En un contexto pre covid, los peruanos que queríamos partir por viajes cortos, por vacaciones, o por viajes largos siempre teníamos despedidas. Invites, brindis, abrazos y buenos deseos. Una con amigos, otra con familia es lo mínimo que se veía. Pero en la era covid, las despedidas también se han transformado. En mi caso, mi despedida fue diluida.
Mi esposo había partido hacía 1 mes. Para él tuvimos despedidas virtuales, algunos almuerzos, reuniones en la calle, con distancia y caretas. Sin abrazos, pero aún presenciales, con buenos deseos y lágrimas. Muchas lágrimas. Yo en todas pude decir, aún me quedo, no tengo fecha de partida, ya nos vemos pronto, nos hablamos antes de que me vaya.
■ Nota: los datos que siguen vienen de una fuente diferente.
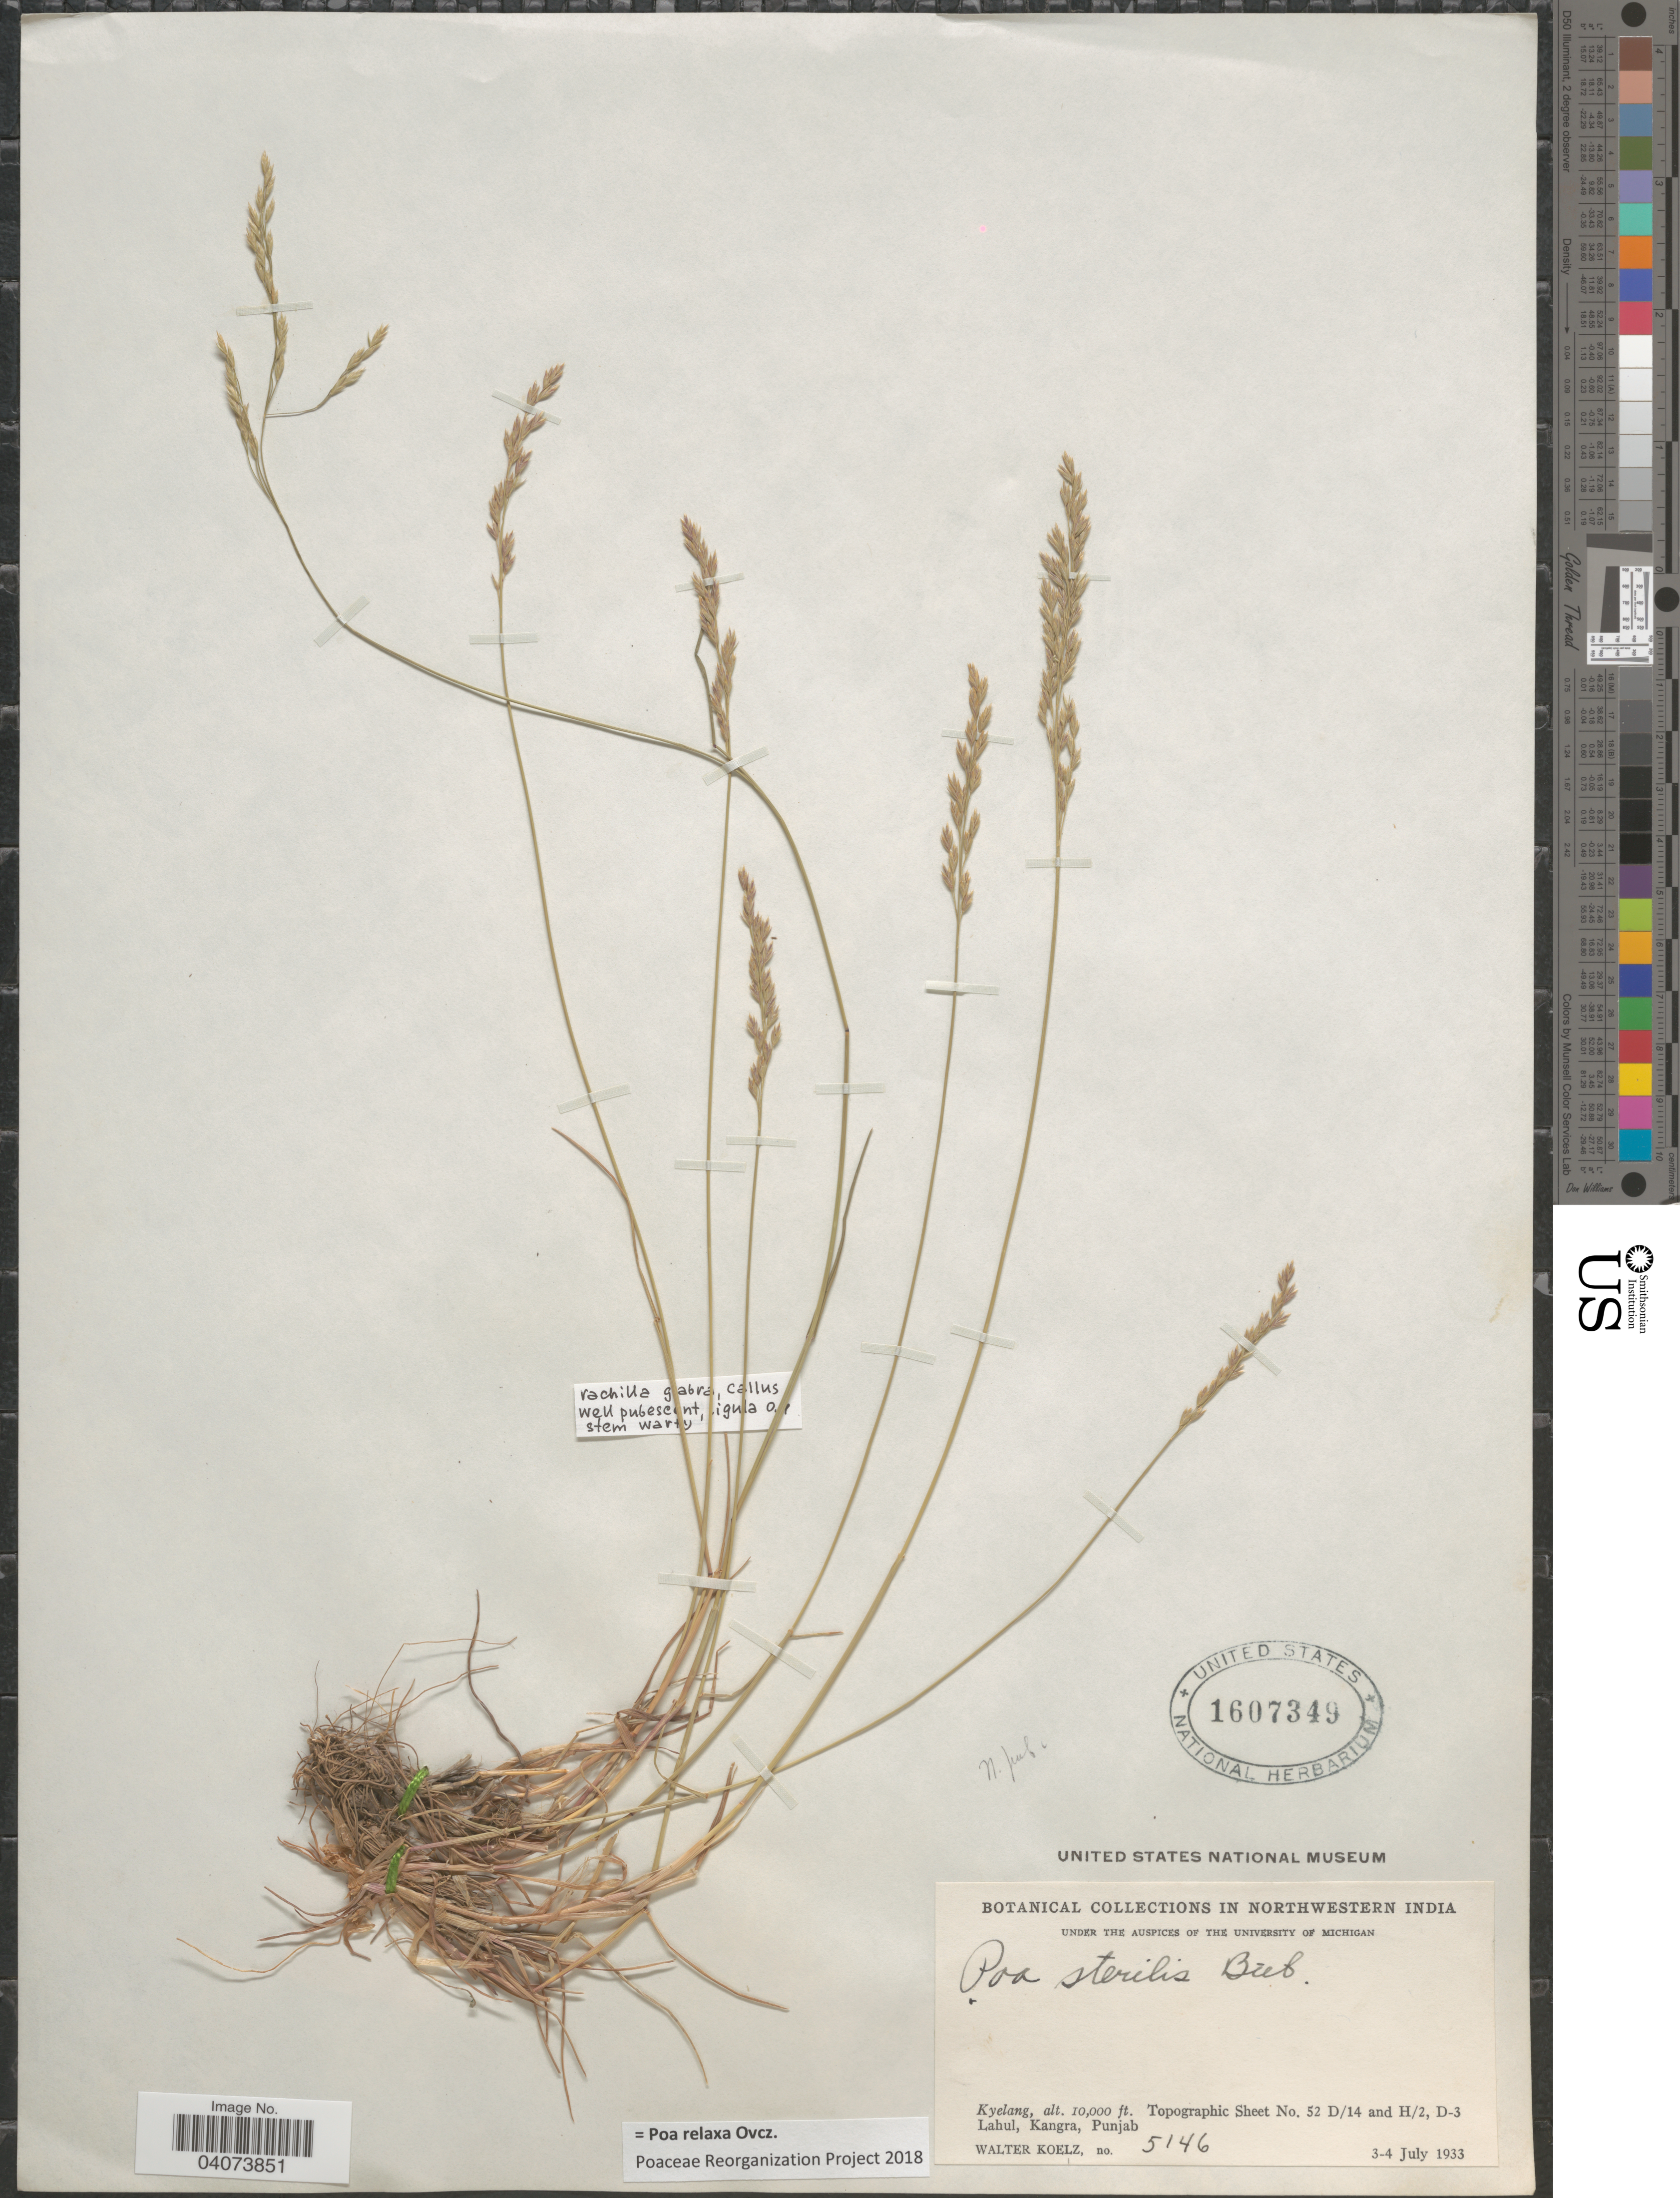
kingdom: Plantae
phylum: Tracheophyta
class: Liliopsida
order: Poales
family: Poaceae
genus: Poa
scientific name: Poa relaxa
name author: Ovcz.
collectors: W. N. Koelz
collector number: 5146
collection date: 1933-07-03/1933-07-04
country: India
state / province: Punjab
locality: Northwestern India. Kyelang. Topographic Sheet No. 52 D/14 and H/2, D-3 Lahul, Kangra.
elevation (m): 3048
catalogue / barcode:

Pero, entre el viaje de mi esposo y el mío, en Perú, nos encerraron. Cuarentena otra vez.
Así que, aproveché eso y también lo adrenalínico de los últimos trámites, propios de partir a un viaje sin claridad sobre el retorno, para postergar despedidas. Al final, hice algunas llamadas con video, para decir ya nos vemos, vengan a vernos, los quiero.
Sin embargo, antes, cuando ya sabía que me iba, pero no tenía fecha, ya había empezado a despedirme. Fui al cementerio, y en silencio le dije a mis muertos que me iba pronto, que los llevaría en el corazón. Vi a algunos amigos, y aunque no podíamos abrazarnos, los codos juntamos y nos miramos sabiendo que pasaría algún tiempo antes de volver a vernos. Se me hicieron agüita los ojos. Vi a mis primas y mis lágrimas se caían, camufladas por una mascarilla que disimularon bien lo que ya sabía, o no sabía. No sabía cuando podría volver a verlas.
Me despedí de mis cosas. Me repetí que no necesito mucho, que necesito poco, tal vez nada. Que no debo de sentir apego por lo material y las dejé ir. Me despedí de mi parque, mis aves y mi departamento. Todo en silencio y en mi mente. Sin abrazos, pero agradeciendo por lo que me permitieron vivir y sentir cerca.
Lo más doloroso es no poder abrazar a los que amas. Pero debo confesar, que abracé a algunos que, tal vez, no debí. Fue más fuerte que yo. No podía ver a mis viejas, nonagenarias, con sus cuerpos vencidos, pero sus mentes lúcidas aún, decirles que no tengo pasaje de vuelta y no abrazarlas. Lo siento, pero no pude. No pude ver a mis sobrinos, imaginar como serán sus cuerpos y sus mentes en 5 años, y no abrazarlos. Lo siento, no pude.
Felizmente, el abrazo con mis padres fue sin culpa. Viví con ellos los últimos 2 meses, misma casa, mismos bichos, podíamos abrazarnos. Y, una semana antes de partir, empecé a abrazar a mi mamá cada vez que me la cruzaba por la casa. Tratando de llevarme abrazos en los bolsillos. Guardándolos para momentos fríos. Queriendo recordar su fuerza, su calor, su amor.
Somos seres que abrazan, somos seres que se curan con un abrazo. Somos seres que se quiebran con un abrazo, y tener prohibido abrazar, sin duda, es lo más difícil de esta despedida que me tocó.